Claude reads the file, groups related functions, creates the new modules, and updates every import across your project. The tricky part — making sure nothing breaks — is exactly what Claude handles well because it searches for all references before changing anything.

This works for all kinds of large files:

# Split a god object
UserService.ts has user CRUD, auth, notifications, and billing. 
Split it into UserService, AuthService, NotificationService, 
and BillingService. Keep the same public API where possible.

# Extract components
This React file has three components in one file. 
Extract each into its own file in the same directory.

# Split a route file
routes.ts has 50 routes. Split it into auth routes, api routes, 
and admin routes, then import them from the main router.

# Extract a class
This file has a class and several helper functions that only that class uses. 
Move the class and its helpers into their own module.
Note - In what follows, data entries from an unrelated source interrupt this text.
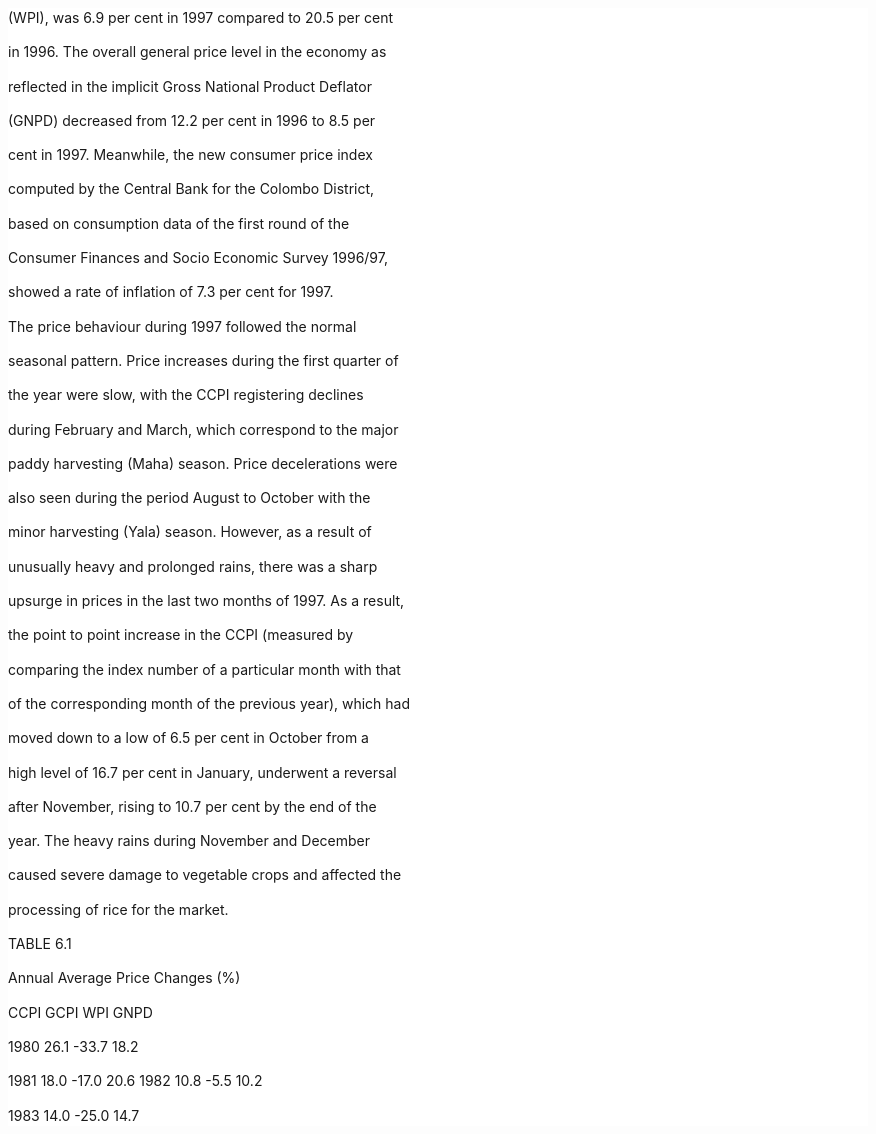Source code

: (WPI), was 6.9 per cent in 1997 compared to 20.5 per cent

in 1996. The overall general price level in the economy as

reflected in the implicit Gross National Product Deflator

(GNPD) decreased from 12.2 per cent in 1996 to 8.5 per

cent in 1997. Meanwhile, the new consumer price index

computed by the Central Bank for the Colombo District,

based on consumption data of the first round of the

Consumer Finances and Socio Economic Survey 1996/97,

showed a rate of inflation of 7.3 per cent for 1997.

The price behaviour during 1997 followed the normal

seasonal pattern. Price increases during the first quarter of

the year were slow, with the CCPI registering declines

during February and March, which correspond to the major

paddy harvesting (Maha) season. Price decelerations were

also seen during the period August to October with the

minor harvesting (Yala) season. However, as a result of

unusually heavy and prolonged rains, there was a sharp

upsurge in prices in the last two months of 1997. As a result,

the point to point increase in the CCPI (measured by

comparing the index number of a particular month with that

of the corresponding month of the previous year), which had

moved down to a low of 6.5 per cent in October from a

high level of 16.7 per cent in January, underwent a reversal

after November, rising to 10.7 per cent by the end of the

year. The heavy rains during November and December

caused severe damage to vegetable crops and affected the

processing of rice for the market.

TABLE 6.1

Annual Average Price Changes (%)

CCPI GCPI WPI GNPD

1980 26.1 -33.7 18.2

1981 18.0 -17.0 20.6 1982 10.8 -5.5 10.2

1983 14.0 -25.0 14.7
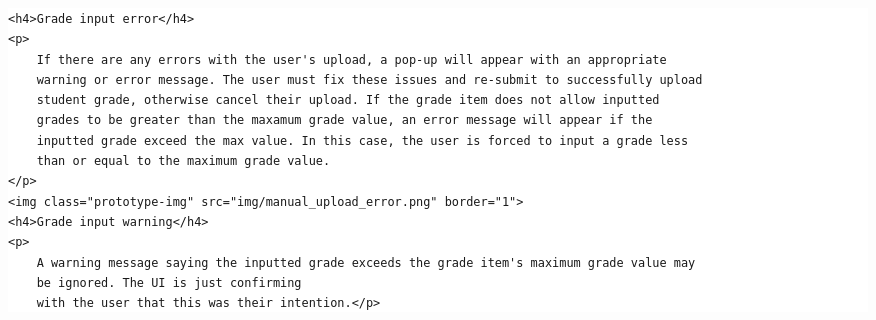     <h4>Grade input error</h4>
    <p>
        If there are any errors with the user's upload, a pop-up will appear with an appropriate
        warning or error message. The user must fix these issues and re-submit to successfully upload
        student grade, otherwise cancel their upload. If the grade item does not allow inputted
        grades to be greater than the maxamum grade value, an error message will appear if the
        inputted grade exceed the max value. In this case, the user is forced to input a grade less
        than or equal to the maximum grade value.
    </p>
    <img class="prototype-img" src="img/manual_upload_error.png" border="1">
    <h4>Grade input warning</h4>
    <p>
        A warning message saying the inputted grade exceeds the grade item's maximum grade value may
        be ignored. The UI is just confirming
        with the user that this was their intention.</p>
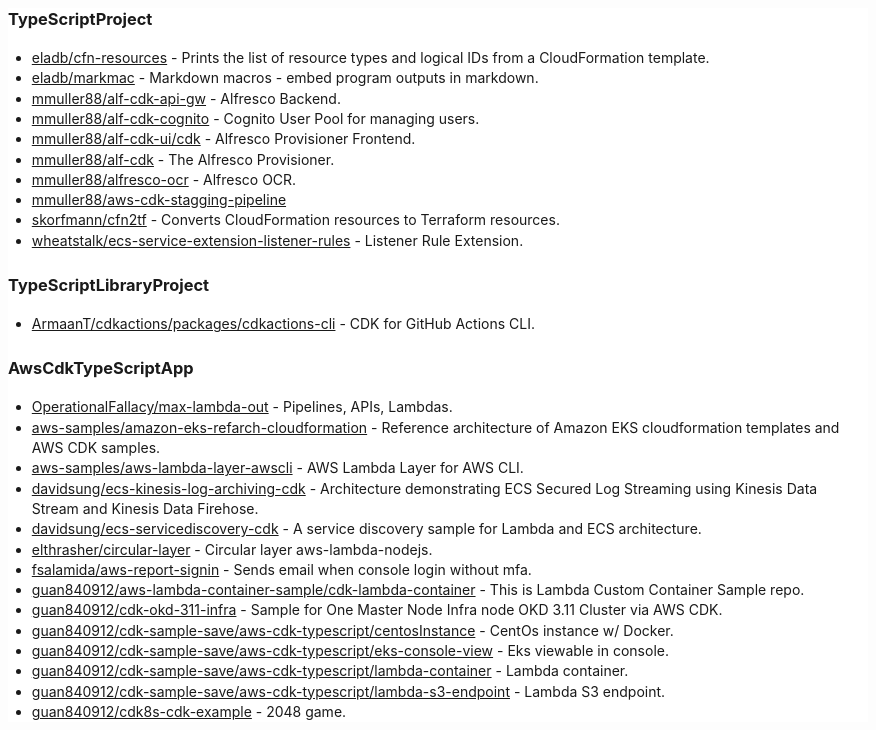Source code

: ### TypeScriptProject

- [eladb/cfn-resources](https://github.com/eladb/cfn-resources/blob/main/.projenrc.js) - Prints the list of resource types and logical IDs from a CloudFormation template.
- [eladb/markmac](https://github.com/eladb/markmac/blob/master/.projenrc.js) - Markdown macros - embed program outputs in markdown.
- [mmuller88/alf-cdk-api-gw](https://github.com/mmuller88/alf-cdk-api-gw/blob/master/.projenrc.js) - Alfresco Backend.
- [mmuller88/alf-cdk-cognito](https://github.com/mmuller88/alf-cdk-cognito/blob/master/.projenrc.js) - Cognito User Pool for managing users.
- [mmuller88/alf-cdk-ui/cdk](https://github.com/mmuller88/alf-cdk-ui/blob/master/.projenrc.js) - Alfresco Provisioner Frontend.
- [mmuller88/alf-cdk](https://github.com/mmuller88/alf-cdk/blob/master/.projenrc.js) - The Alfresco Provisioner.
- [mmuller88/alfresco-ocr](https://github.com/mmuller88/alfresco-ocr/blob/master/.projenrc.js) - Alfresco OCR.
- [mmuller88/aws-cdk-stagging-pipeline](https://github.com/mmuller88/aws-cdk-staging-pipeline/blob/master/.projenrc.js)
- [skorfmann/cfn2tf](https://github.com/skorfmann/cfn2tf/blob/benisrae/.projenrc.js) - Converts CloudFormation resources to Terraform resources.
- [wheatstalk/ecs-service-extension-listener-rules](https://github.com/wheatstalk/ecs-service-extension-listener-rules/blob/master/.projenrc.js) - Listener Rule Extension.

### TypeScriptLibraryProject

- [ArmaanT/cdkactions/packages/cdkactions-cli](https://github.com/ArmaanT/cdkactions/blob/master/packages/cdkactions-cli/.projenrc.js) - CDK for GitHub Actions CLI.

### AwsCdkTypeScriptApp

- [OperationalFallacy/max-lambda-out](https://github.com/OperationalFallacy/max-lambda-out/blob/master/.projenrc.js) - Pipelines, APIs, Lambdas.
- [aws-samples/amazon-eks-refarch-cloudformation](https://github.com/aws-samples/amazon-eks-refarch-cloudformation/blob/master/.projenrc.js) - Reference architecture of Amazon EKS cloudformation templates and AWS CDK samples.
- [aws-samples/aws-lambda-layer-awscli](https://github.com/aws-samples/aws-lambda-layer-awscli/blob/master/.projenrc.js) - AWS Lambda Layer for AWS CLI.
- [davidsung/ecs-kinesis-log-archiving-cdk](https://github.com/davidsung/ecs-kinesis-log-archiving-cdk/blob/main/.projenrc.js) - Architecture demonstrating ECS Secured Log Streaming using Kinesis Data Stream and Kinesis Data Firehose.
- [davidsung/ecs-servicediscovery-cdk](https://github.com/davidsung/ecs-servicediscovery-cdk/blob/master/.projenrc.js) - A service discovery sample for Lambda and ECS architecture.
- [elthrasher/circular-layer](https://github.com/elthrasher/circular-layer/blob/main/.projenrc.js) - Circular layer aws-lambda-nodejs.
- [fsalamida/aws-report-signin](https://github.com/fsalamida/aws-report-signin/blob/main/.projenrc.js) - Sends email when console login without mfa.
- [guan840912/aws-lambda-container-sample/cdk-lambda-container](https://github.com/guan840912/aws-lambda-container-sample/blob/main/cdk-lambda-container/.projenrc.js) - This is Lambda Custom Container Sample repo.
- [guan840912/cdk-okd-311-infra](https://github.com/guan840912/cdk-okd-311-infra/blob/main/.projenrc.js) - Sample for One Master Node Infra node OKD 3.11 Cluster via AWS CDK.
- [guan840912/cdk-sample-save/aws-cdk-typescript/centosInstance](https://github.com/guan840912/cdk-sample-save/blob/master/aws-cdk-typescript/centosInstance/.projenrc.js) - CentOs instance w/ Docker.
- [guan840912/cdk-sample-save/aws-cdk-typescript/eks-console-view](https://github.com/guan840912/cdk-sample-save/blob/master/aws-cdk-typescript/eks-console-view/.projenrc.js) - Eks viewable in console.
- [guan840912/cdk-sample-save/aws-cdk-typescript/lambda-container](https://github.com/guan840912/cdk-sample-save/blob/master/aws-cdk-typescript/lambda-container/.projenrc.js) - Lambda container.
- [guan840912/cdk-sample-save/aws-cdk-typescript/lambda-s3-endpoint](https://github.com/guan840912/cdk-sample-save/blob/master/aws-cdk-typescript/lambda-s3-endpoint/.projenrc.js) - Lambda S3 endpoint.
- [guan840912/cdk8s-cdk-example](https://github.com/guan840912/cdk8s-cdk-example/blob/main/.projenrc.js) - 2048 game.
For maximum safety, ask Claude to verify after splitting:

After splitting the file, run the tests and check that all imports resolve. 
If anything breaks, fix it before moving on to the next split.

The key insight: Claude doesn't just move code — it understands the dependency graph. It knows which functions call which, what's exported vs internal, and where the clean boundaries are.

Large files aren't a code smell you can lint — they're a structure problem. Let Claude find the seams and split along them.